Ramlet al-Baida (الرملة البيضا) is a public beach in Beirut, Lebanon. The beach is situated along the southern end of the Corniche Beirut promenade where Avenue General de Gaulle meets Avenue Rafic Hariri and ends at Rue Venezuela. Despite the beach's location in Moussaitbeh, close to the upscale district of Ras Beirut, the beach is popular with a predominantly male clientele from Beirut's low-income southern suburbs.

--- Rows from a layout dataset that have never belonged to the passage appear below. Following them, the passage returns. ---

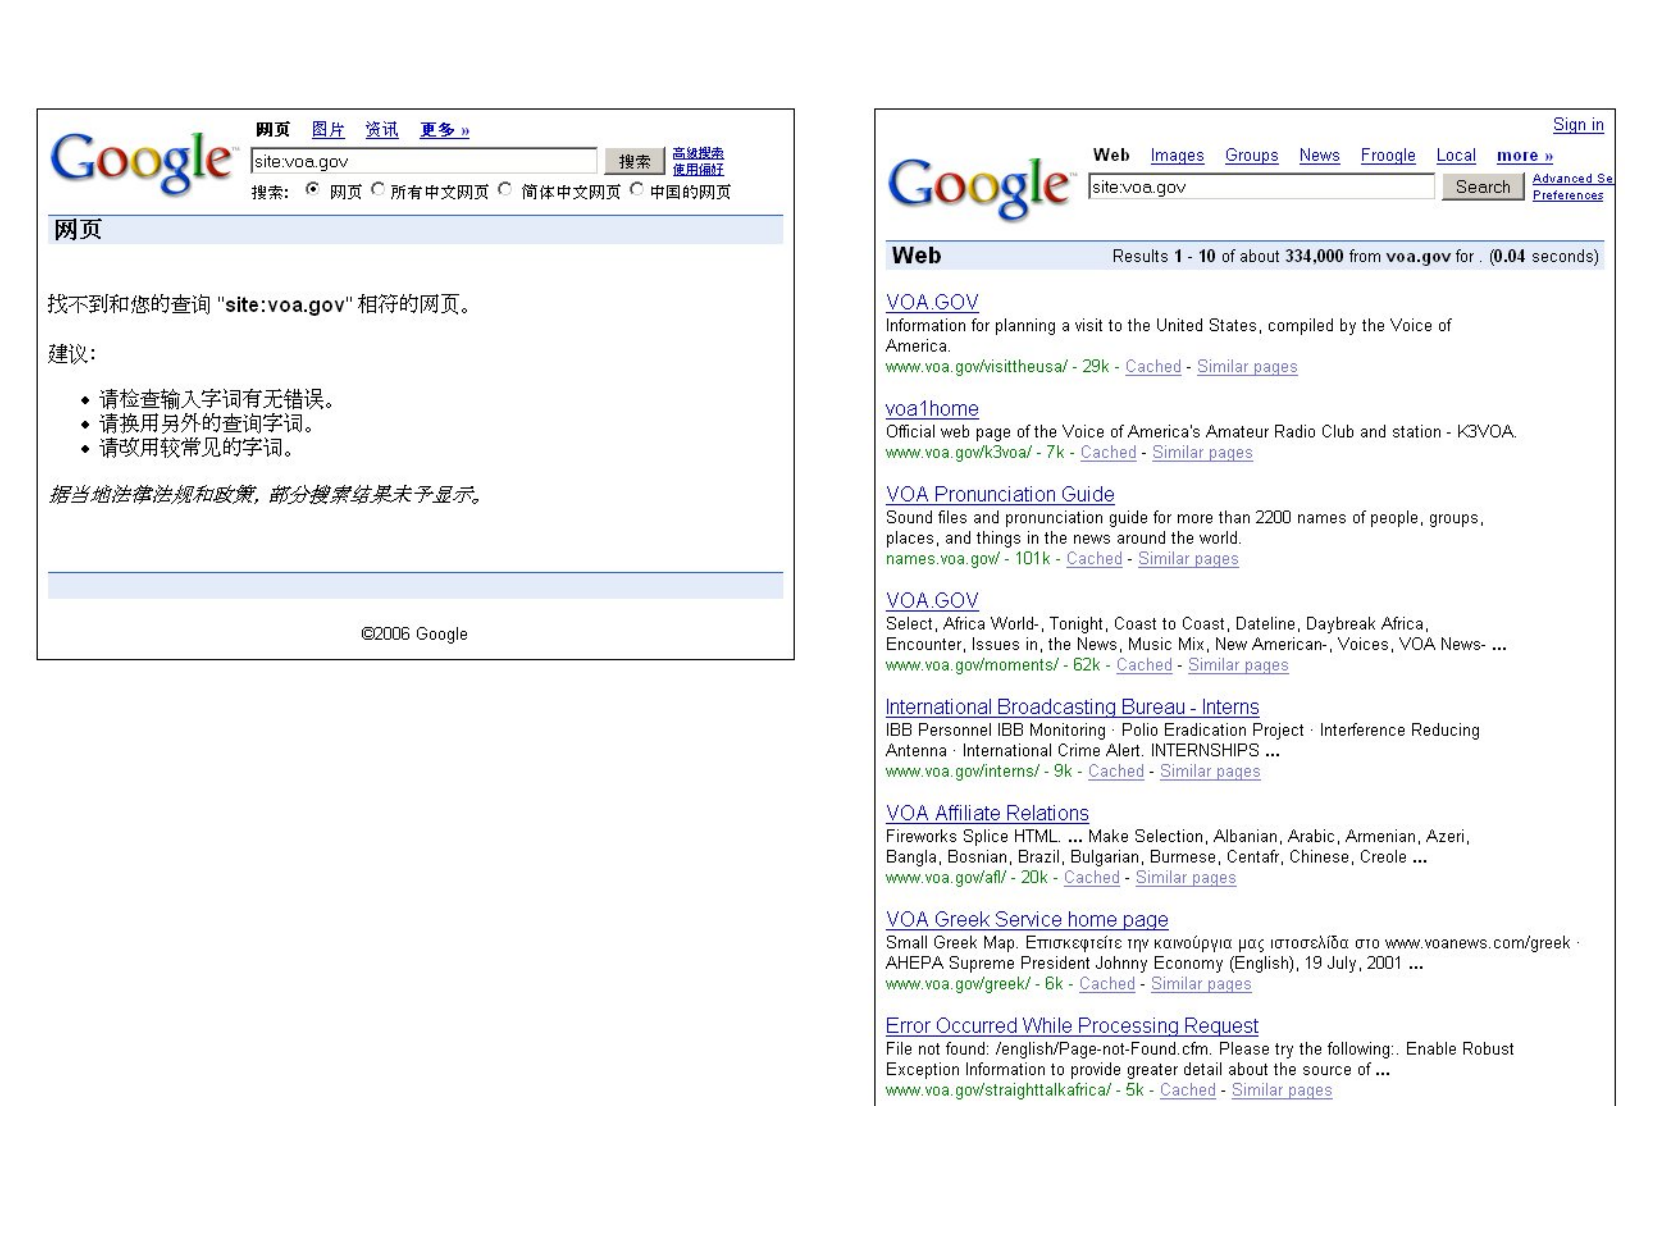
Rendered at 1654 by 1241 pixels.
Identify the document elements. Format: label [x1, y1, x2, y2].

picture [29, 97, 1625, 1106]
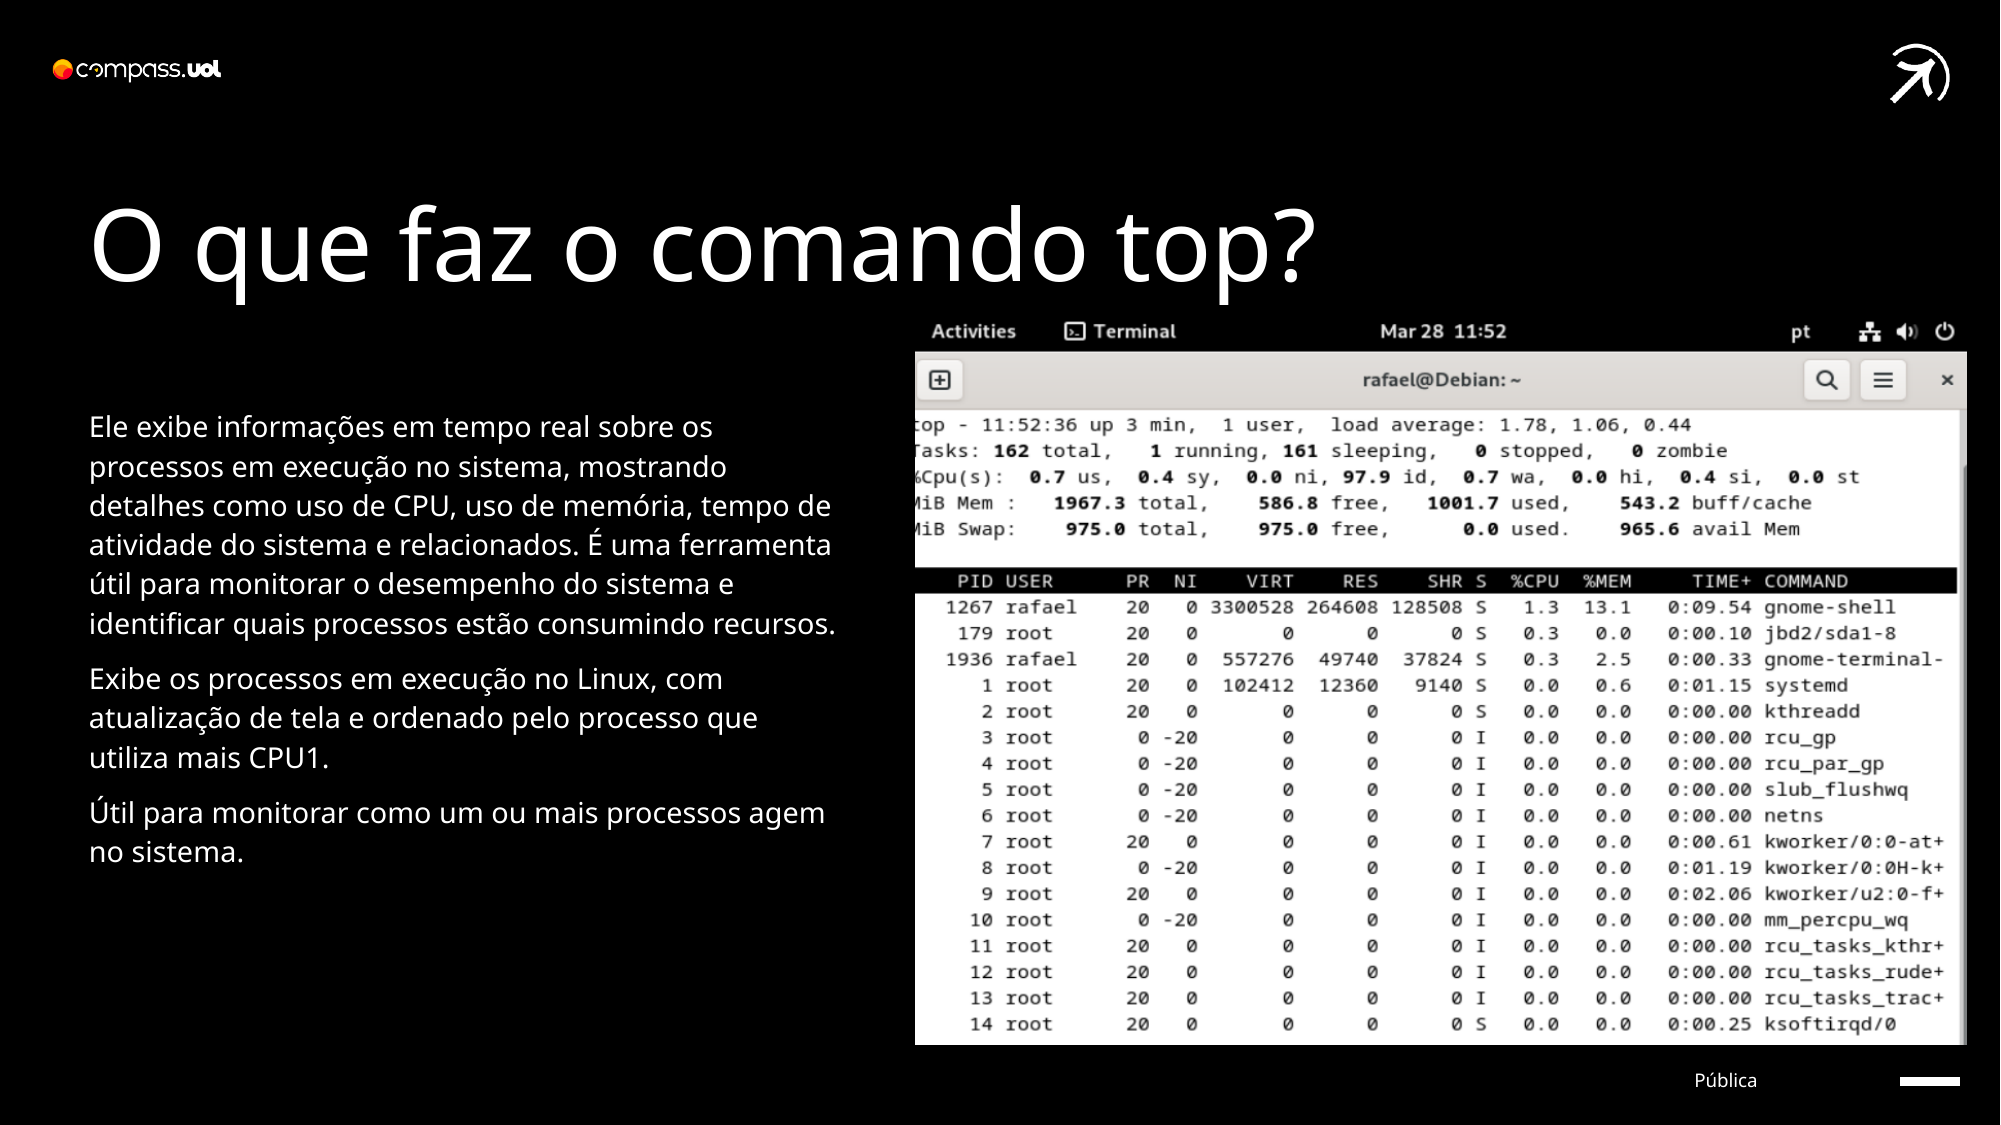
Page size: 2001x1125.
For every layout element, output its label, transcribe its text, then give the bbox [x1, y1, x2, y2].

list O que faz o comando top? [73, 166, 1573, 319]
picture [915, 318, 1967, 1045]
list Pública [1679, 1062, 1894, 1101]
list Ele exibe informações em tempo real sobre os processos em execução no sistema, mostrando detalhes como uso de CPU, uso de memória, tempo de atividade do sistema e relacionados. É uma ferramenta útil para monitorar o desempenho do sistema e identificar quais processos estão consumindo recursos. Exibe os processos em execução no Linux, com atualização de tela e ordenado pelo processo que utiliza mais CPU1. Útil para monitorar como um ou mais processos agem no sistema. [73, 399, 862, 913]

The beach is also a popular cruising area.

==History==
The beach was the location of major events during the war in Lebanon. On April 10, 1973, a seaborne Israeli commando unit that landed in Dora, departed from Ramlet al- Bayda after assassinating PLO officials, Muhammad Al Najjar, Kamal Adwan, and Kamal Nasser. The corpse of Francis Meloy, the incoming U.S. Ambassador to Lebanon, was discovered on this beach on 16 June 1976. In 1983, a terrorist group, believed to be Iranian-backed, bombed the barracks of the French peacekeepers that were stationed four miles from the beach area. The attack killed 58 French soldiers.

===Beau Rivage===
Hotel Beau Rivage, which overlooked the beach, was the headquarters of the Syrian intelligence in Beirut from 1997 to 2005. The hotel became the center for detaining Lebanese dissidents and synonymous with torture and human rights violations. After the Syrians withdrew from Lebanon in 2005, the hotel was renovated and in 2008, it was reopened as a civilian luxury hotel.